In [12]:
import collections
import re 
import random
from d2l import torch as d2l

In [13]:
# 加载时光机器数据集

d2l.DATA_HUB['time_machine'] = (d2l.DATA_URL + 'timemachine.txt',
                                '090b5e7e70c295757f55df93cb0a180b9691891a')

def read_time_machine():
    with open(d2l.download('time_machine'), 'r') as f:
        lines = f.readlines()
    return [re.sub('[^A-Za-z]', ' ', line).strip().lower() for line in lines]
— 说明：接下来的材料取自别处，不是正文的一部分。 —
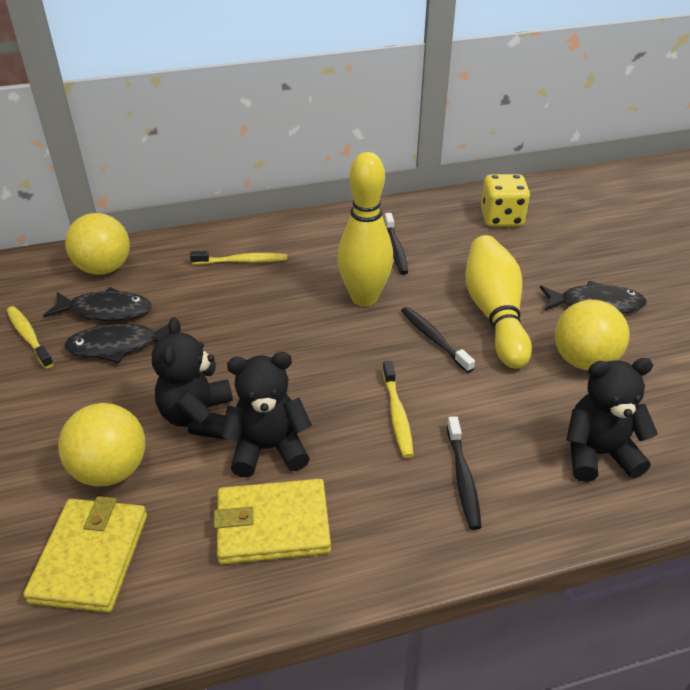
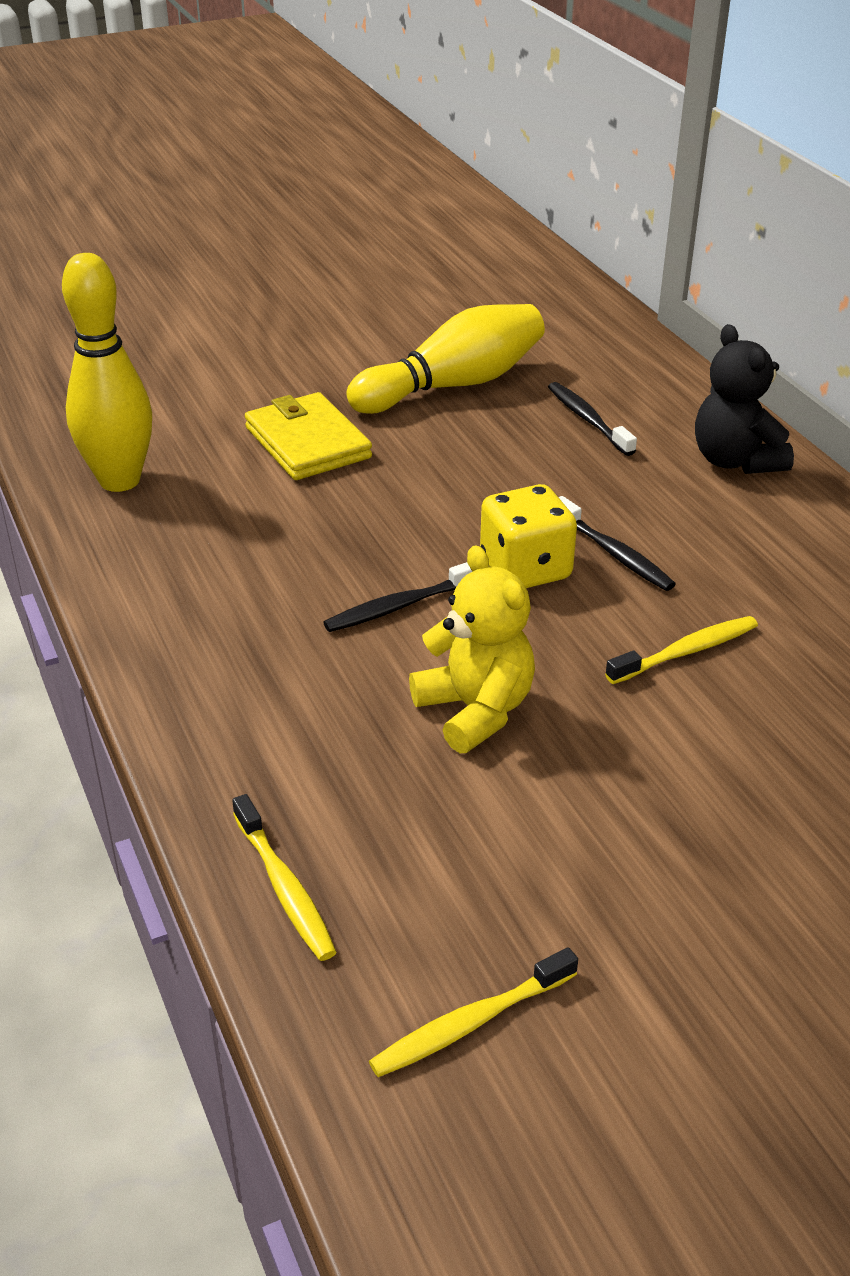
black fish: [43,287,152,321] [64,324,169,363] [540,281,647,313] = 3 -> none = 0
black teddy bear: [152,317,233,439] [221,352,312,477] [566,358,658,482] = 3 -> [695,324,794,474] = 1
yellow ball: [58,403,145,486] [65,213,130,275] [555,300,630,370] = 3 -> none = 0
yellow teddy bear: none = 0 -> [409,545,535,753] = 1
yellow wallet: [23,496,147,613] [214,479,331,564] = 2 -> [245,392,372,480] = 1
lines = read_time_machine()
print(lines[0])

the time machine  by h  g  wells


In [14]:
# 文本词元化

def tokenize(lines, token='word'):
    if token == 'word':
        return [line.split() for line in lines]
    elif token == 'char':
        return [list(line) for line in lines]
    else:
        print('unknown tokens')
        
tokens = tokenize(lines, token='word')

for i in range(0, 10):
    print(tokens[i])

['the', 'time', 'machine', 'by', 'h', 'g', 'wells']
[]
[]
[]
[]
['i']
[]
[]
['the', 'time', 'traveller', 'for', 'so', 'it', 'will', 'be', 'convenient', 'to', 'speak', 'of', 'him']
['was', 'expounding', 'a', 'recondite', 'matter', 'to', 'us', 'his', 'grey', 'eyes', 'shone', 'and']


In [15]:
def count_corpus(tokens):
    if len(tokens)==0 or isinstance(tokens[0], list):
        tokens = [token for line in tokens for token in line] # 展平tokens
    return collections.Counter(tokens)

class Vocab:
    def __init__(self, tokens=None, min_freq=0, reserved_tokens=None):
        if tokens == None:
            tokens = []
        if reserved_tokens == None:
            reserved_tokens = []
        
        counter = count_corpus(tokens)
        
        self._token_freqs = sorted(counter.items(), key=lambda x:x[1], reverse=True)
        
        self.index_to_token = ['<unk>'] + reserved_tokens
        self.token_to_index = {token:index for index, token in enumerate(self.index_to_token)}
        
        for token, freq in self._token_freqs:
            if freq < min_freq:
                break
            self.index_to_token.append(token)
            self.token_to_index[token] = len(self.index_to_token) - 1
    
    def __len__(self):
        return len(self.index_to_token)
    
    def __getitem__(self, tokens):
        if not isinstance(tokens, (list, tuple)):
            return self.token_to_index.get(tokens, self.unk)
        return [self.__getitem__(token) for token in tokens]
    
    @property
    def unk(self):
        return 0
    
    @property
    def token_freqs(self):
        return self._token_freqs
    

vocab = Vocab(tokens)
print(list(vocab.token_to_index.items())[:10])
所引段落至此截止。